# Sending PayPal invoices from a Mac



## Moth Clap (Jan 10, 2008)

Hi,

I'm about to start selling tees over the net by (a) receiving the customer's order via an email form on my website and (b) emailing back with a PayPal invoice. It's a pretty basic system, but it means that I don't need to worry about integrating E-commerce into my site. I'm no web-designer, so I want to keep it as simple as possible.

So, this in mind, I really want to have custom invoices.
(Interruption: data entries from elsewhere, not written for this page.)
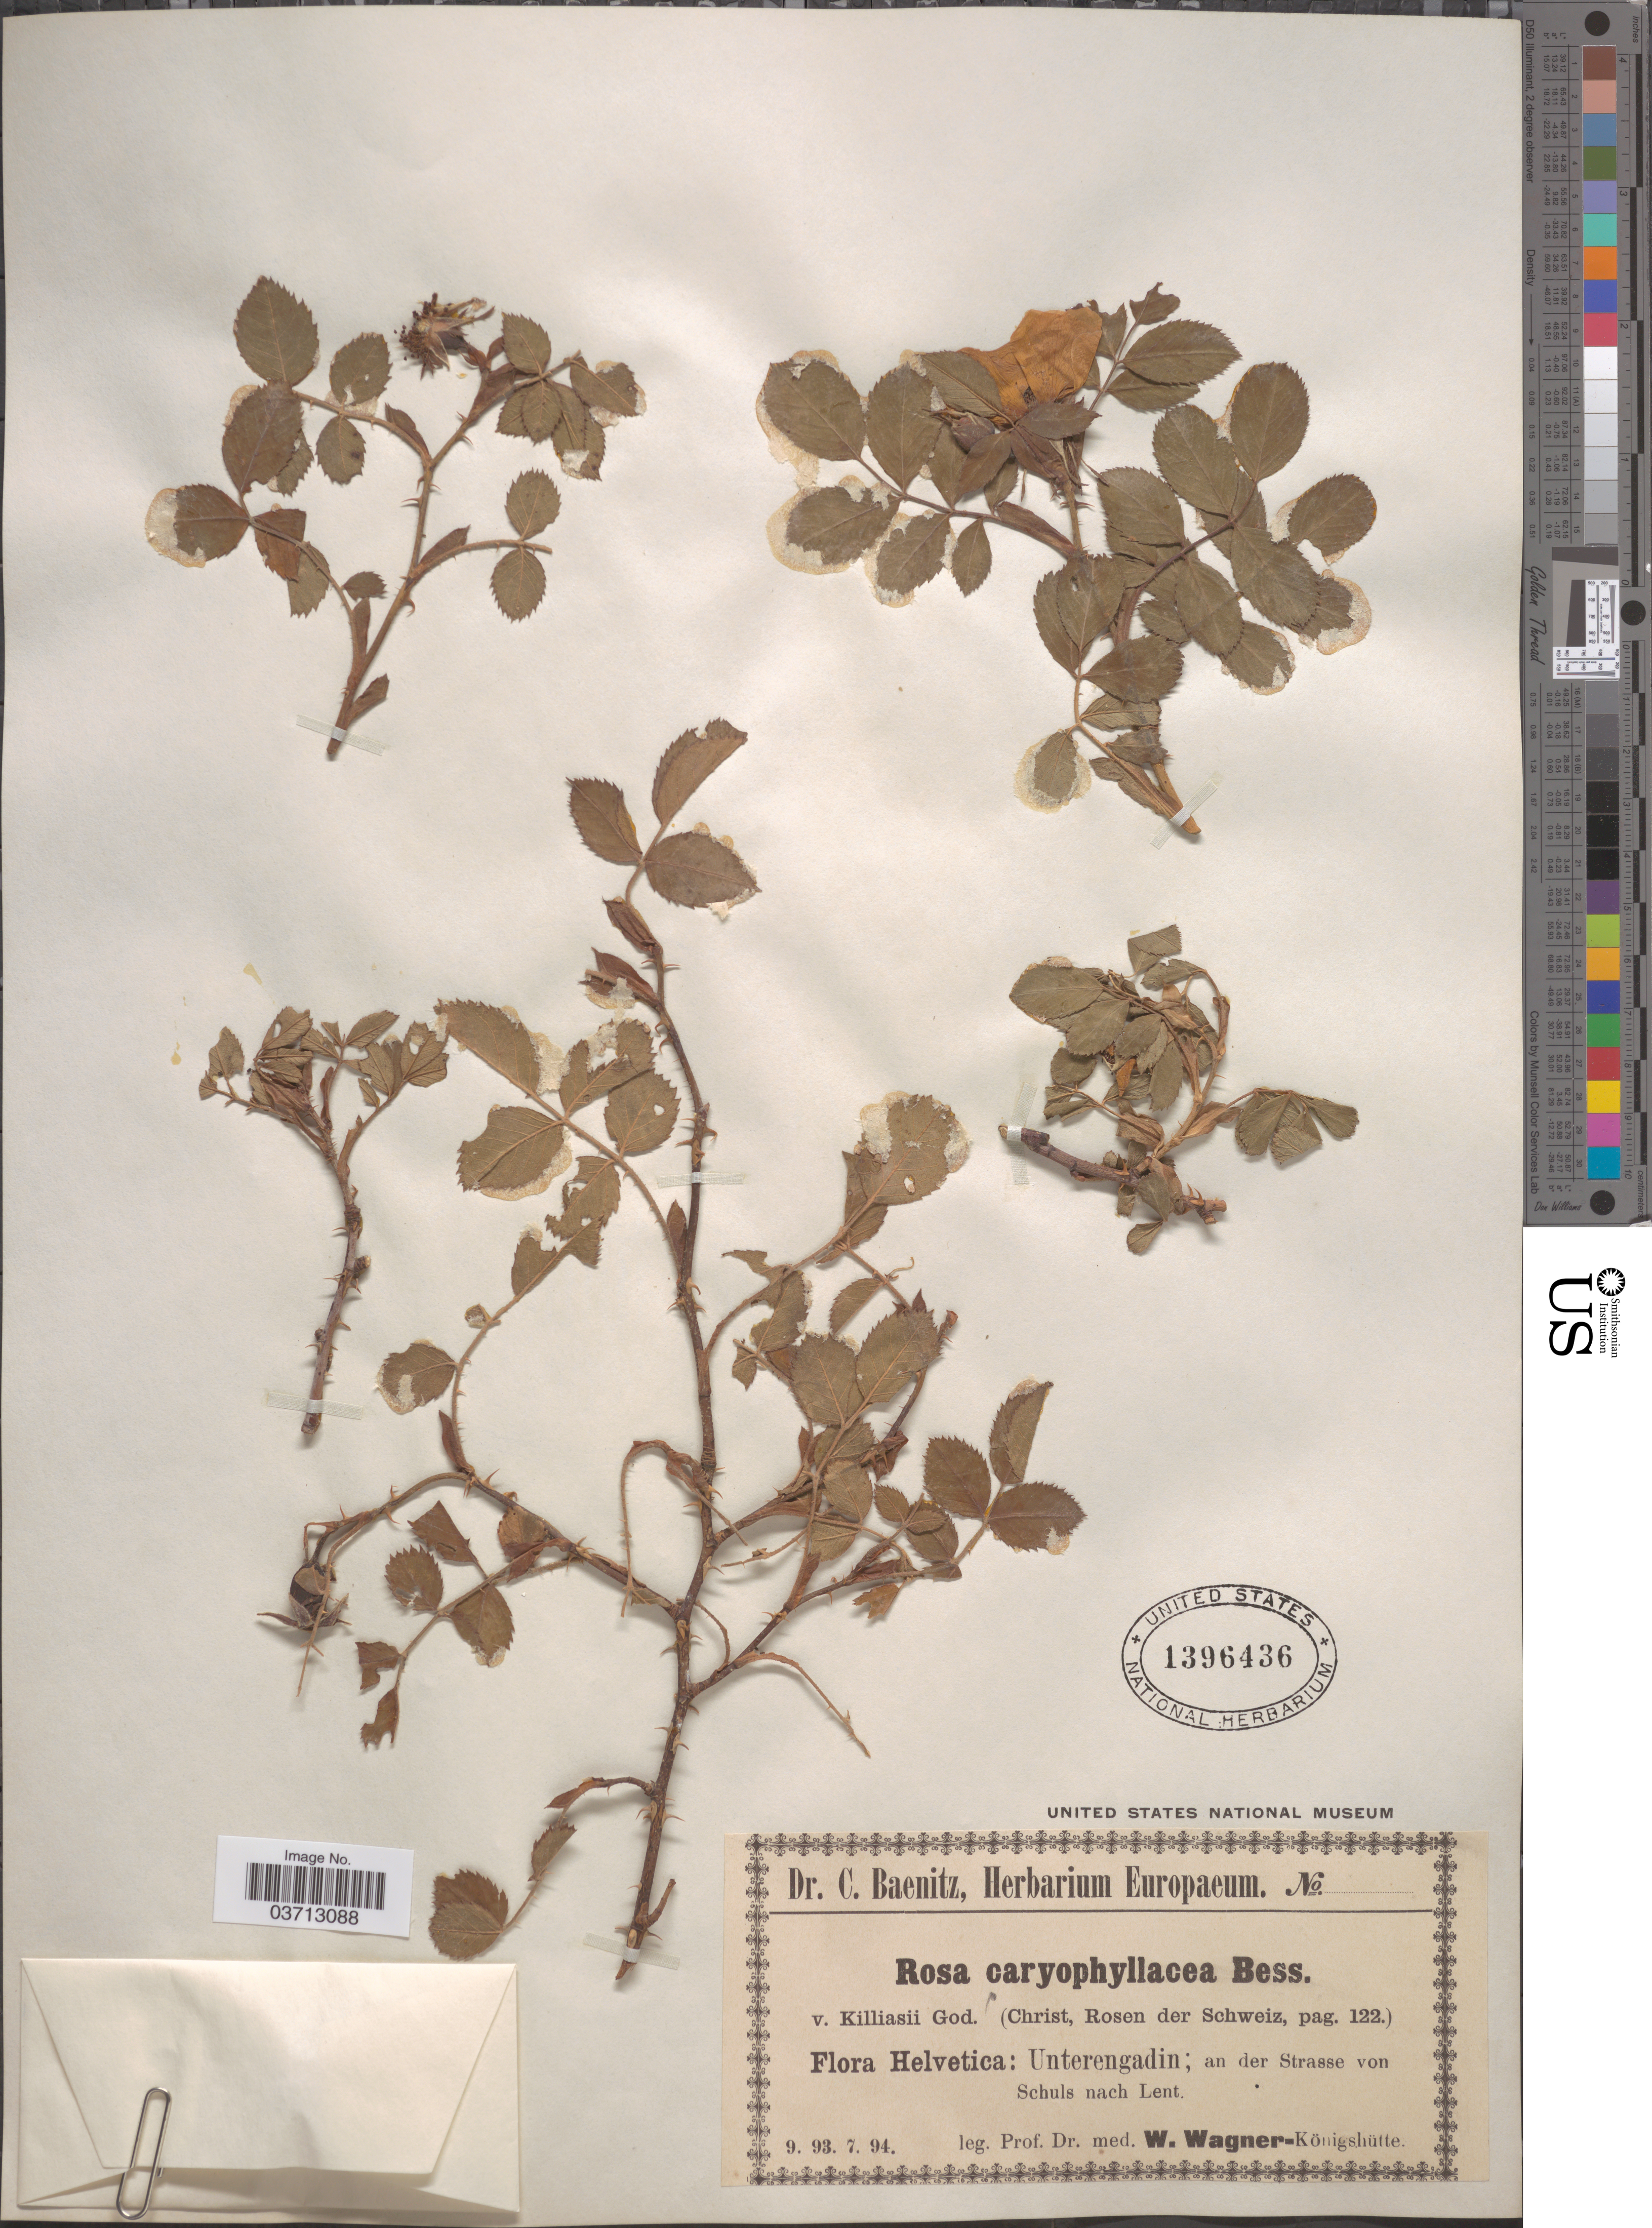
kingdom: Plantae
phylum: Tracheophyta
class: Magnoliopsida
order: Rosales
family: Rosaceae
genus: Rosa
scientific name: Rosa caryophyllacea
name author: Besser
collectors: W. Wagner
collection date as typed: Transcribed d/m/y: /9/93 to /7/94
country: Switzerland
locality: Helvetica: Unterengadin; an der Strasse von Schuls nach Lent.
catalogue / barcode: US 1396436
PayPal offers a 'Payment Request Wizard' for Outlook, which lets you design your own email and add a button linking to the PayPal payment details, but they don't seem to have a Mac version available.

*Does anyone know of (a) a Mac version of the 'Payment Request Wizard' plugin, or (b) a way to have your logo displayed on PayPal's invoices?*

Cheers,

_A_


----------



## splathead (Dec 4, 2005)

Paypal's invoice feature is pretty simple and straightforward. I don't think you can add logo's or otherwise customize it.

You can add logo's and customization to their shopping cart / checkout web pages however. If your customer purchasing is pretty straightforward, you should try it. It's not as hard as it looks. Or use one of the free shopping carts that integrate with paypal. Much quicker and intuitive than invoicing.


----------



## Moth Clap (Jan 10, 2008)

splathead said:


> Or use one of the free shopping carts that integrate with paypal. Much quicker and intuitive than invoicing.


You're right - their Buy Now buttons are really simple ... The thing is, I'm making shirts to order, so I wanted to be able to check that the shirt the customer wants is available before I accept their payment.

Still, it's a much easier way to do it - the less email action the better really. I think I'll give it a go.

Thanks for the tip.


----------



## splathead (Dec 4, 2005)

Moth Clap said:


> The thing is, I'm making shirts to order, so I wanted to be able to check that the shirt the customer wants is available before I accept their payment.


Understood.

Two thoughts about that:

1. Depending upon how you set up your shopping pages, if a shirt is not available, show it as "sold out" or "special order-allow XX days" or simply remove the item from the site.

2. If nothing under 1 is possible because of the way you have your site set up, then once your customer orders a shirt that is not available, let them know and give them the option of a refund or wait xx number of days for you to make it. Issuing a refund in Paypal is a 1 click operation and does not cost you or the customer a cent.


----------



## Moth Clap (Jan 10, 2008)

Yeah, that's a good tip too.

Is it easy to add notes like 'allow XX days' to an item? I figure I'll do my printing on the weekend and mail the shirts out on Monday each week. I was just going to write that on the site (I'm going for a bit of a 'hand-made by the artist' feel anyway, so hopefully people won't mind waiting a week or so if I need to order in the blank tees).


----------



## Moth Clap (Jan 10, 2008)

I just got this reply from PayPal:
"We currently do not have a MAC version so you would be correct as the alternative is the Money Request sent directly from your PayPal account.
The option to display your company logo is something PayPal has consider and is currently working to make that option available but at this time there is no specific time frame."​So there you go.


----------